Le Conseil d’État a rejeté ce mercredi les recours en référé déposés par les chaînes C8, NRJ12 et Le Média, qui n’avaient pas été sélectionnées cet été par l’Arcom, le régulateur de l’audiovisuel, lors de la procédure de réattribution des fréquences de la TNT. La plus haute juridiction administrative française a estimé que la condition d’urgence n’était « pas remplie ». Cependant, cette décision en référé ne signifie pas que les requérants ont perdu toute possibilité de recours. En effet, le Conseil d’État a décidé d’examiner le dossier au fond, tenant compte de l’importance des questions soulevées.

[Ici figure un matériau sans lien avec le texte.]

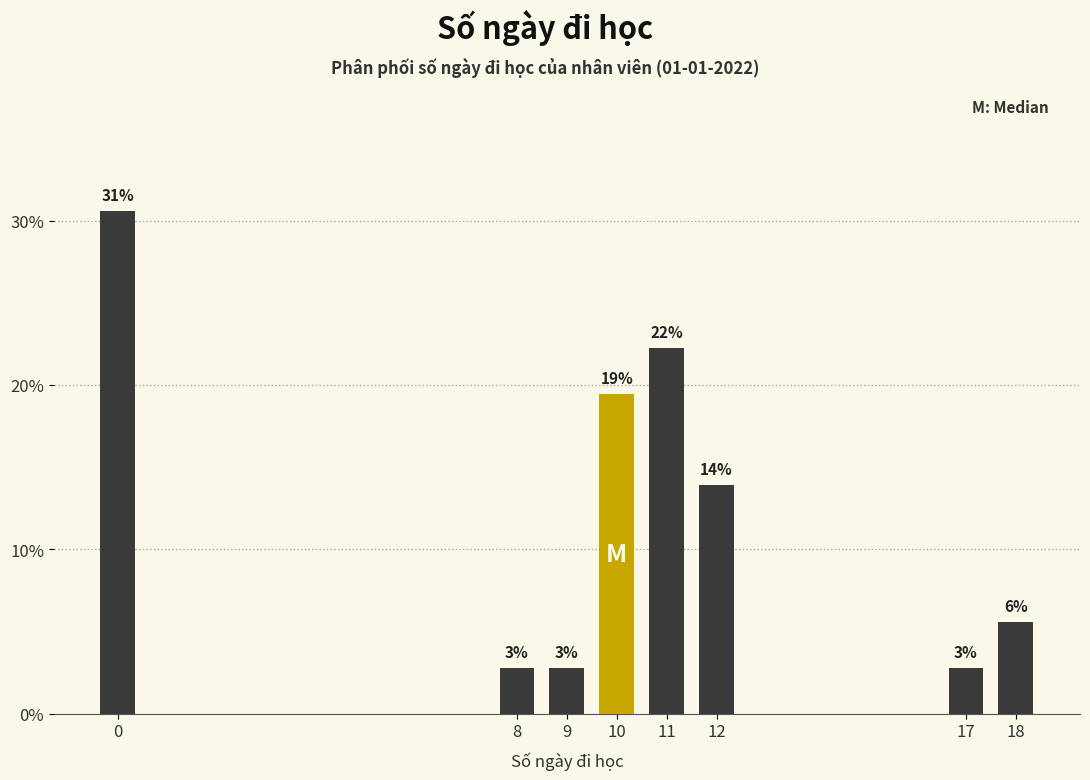

Does the chart contain any negative values?

No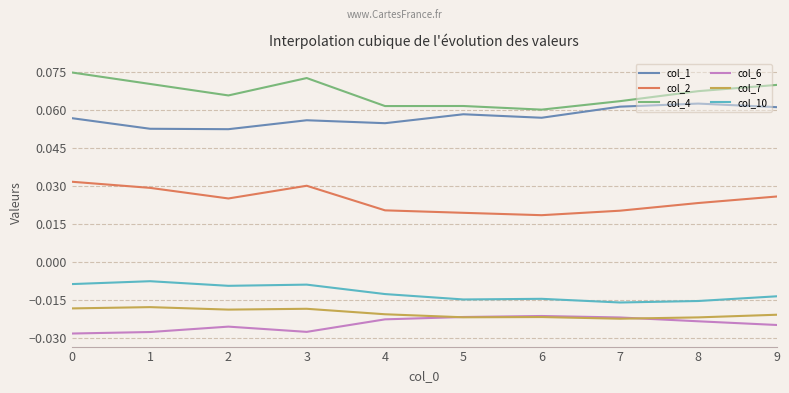

List the series in order of their peak value, lowest first.

col_6, col_7, col_10, col_2, col_1, col_4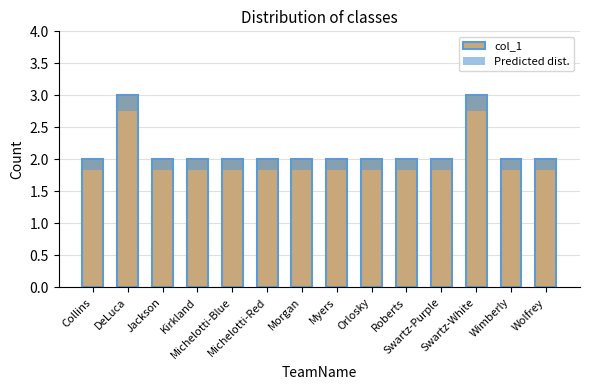

How many groups of bars are there?

14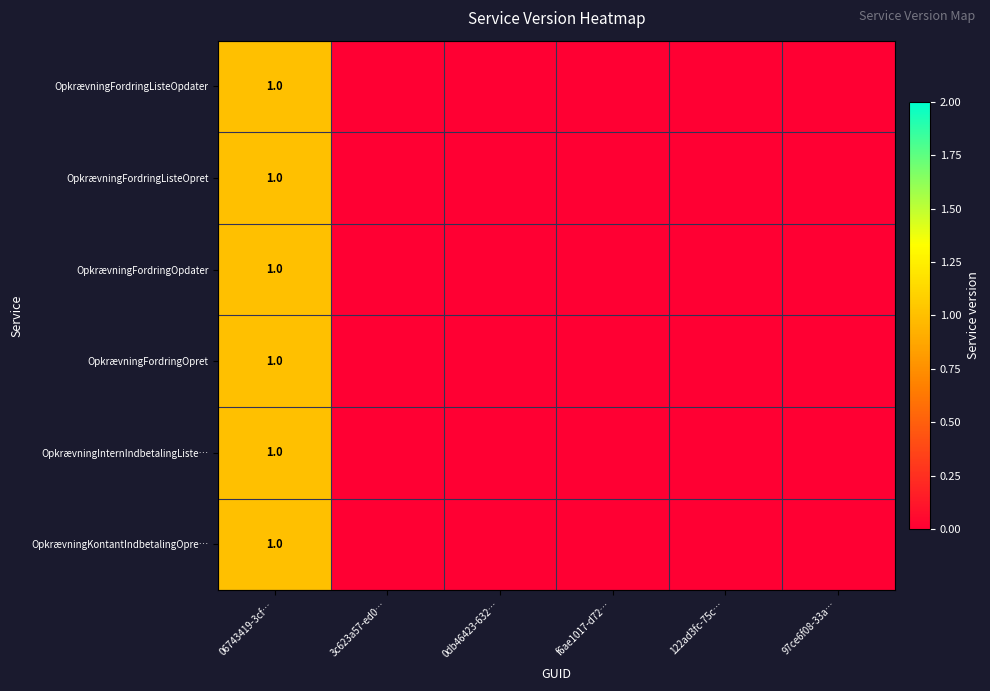

Which has a higher value, 0db46423-632… or 06743419-3cf…?

06743419-3cf…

Le Conseil d’État actionne la procédure de « passerelle »
Face à la complexité et à la gravité des enjeux, le Conseil d’État a activé la procédure dite de « passerelle », qui lui permet de traiter un dossier de manière accélérée, mais au fond. Cela signifie que, bien que la procédure d’urgence n’ait pas été retenue, l’affaire ne s’arrête pas là. Le Conseil d’État prévoit d’examiner les recours de manière approfondie et rendra une décision sur le fond d’ici la fin du mois de novembre.
Le contexte : la réattribution des fréquences TNT en 2025
L’été dernier, l’Arcom avait dévoilé sa sélection préliminaire pour la réattribution de 15 fréquences de la télévision numérique terrestre (TNT), prévue en 2025. Parmi les chaînes non retenues figurent C8, propriété du groupe Canal+ de Vincent Bolloré, et NRJ12, appartenant à NRJ Group. Le Média, une webtélé de gauche radicale, n’a pas non plus été sélectionné. À la place, deux nouveaux acteurs feront leur entrée sur le marché de la TNT : OFTV, qui appartient au groupe Ouest France, et RéelsTV, une chaîne du groupe CMI France, détenu par le milliardaire tchèque Daniel Kretinsky.
Les chaînes sélectionnées ne pourront néanmoins commencer à émettre qu’après avoir signé de nouvelles conventions avec l’Arcom, ce qui devrait se finaliser d’ici la fin de l’année 2024. Cette réattribution des fréquences TNT est cruciale, car la TNT, lancée en 2005 en France, reste un mode de réception de la télévision essentiel pour près de 20 % des foyers français.
La bataille juridique en cours
Dès l’annonce de la décision de l’Arcom en juillet, NRJ Group, propriétaire de NRJ12, a saisi le Conseil d’État afin de contester l’exclusion de sa chaîne. Peu après, C8 a suivi cette démarche. La chaîne, qui cumule 7,6 millions d’euros d’amende en raison des controverses liées à son animateur vedette Cyril Hanouna, a fait valoir dans un communiqué une situation « particulière au regard des enjeux économiques, sociaux et concurrentiels » pour une chaîne existant depuis près de deux décennies. Canal+, maison-mère de C8, s’est montrée particulièrement préoccupée par les répercussions que cette exclusion pourrait avoir sur l’avenir de la chaîne.
Le Média, de son côté, dénonce une décision qu’il juge politique. La chaîne, qui se revendique de la gauche radicale, voit dans cette exclusion un signal inquiétant concernant la pluralité des voix dans le paysage audiovisuel français.
Une affaire aux répercussions politiques
La réattribution des fréquences TNT ne se limite pas à un enjeu purement économique pour les groupes audiovisuels concernés. Cette décision a également pris une dimension politique. Le député de la France Insoumise (LFI), Aurélien Saintoul, rapporteur d’une commission d’enquête sur la TNT, a critiqué le choix de l’Arcom de retenir la candidature de CNews, une chaîne accusée par des politiques de gauche de diffuser des idées proches de l’extrême droite, accusations que CNews rejette.
La chaîne, qui fait également partie du groupe Canal+ de Vincent Bolloré, suscite des débats quant à son rôle dans le paysage médiatique français, particulièrement à l’approche des échéances électorales majeures.
L’avenir des chaînes non retenues
La bataille juridique se poursuit, et le verdict attendu du Conseil d’État sur le fond en novembre sera déterminant pour l’avenir des chaînes concernées. Une décision en leur faveur pourrait bouleverser les équilibres actuels et remettre en question les choix de l’Arcom. En attendant, C8, NRJ12 et Le Média continuent à plaider leur cause, espérant obtenir gain de cause avant l’échéance de 2025.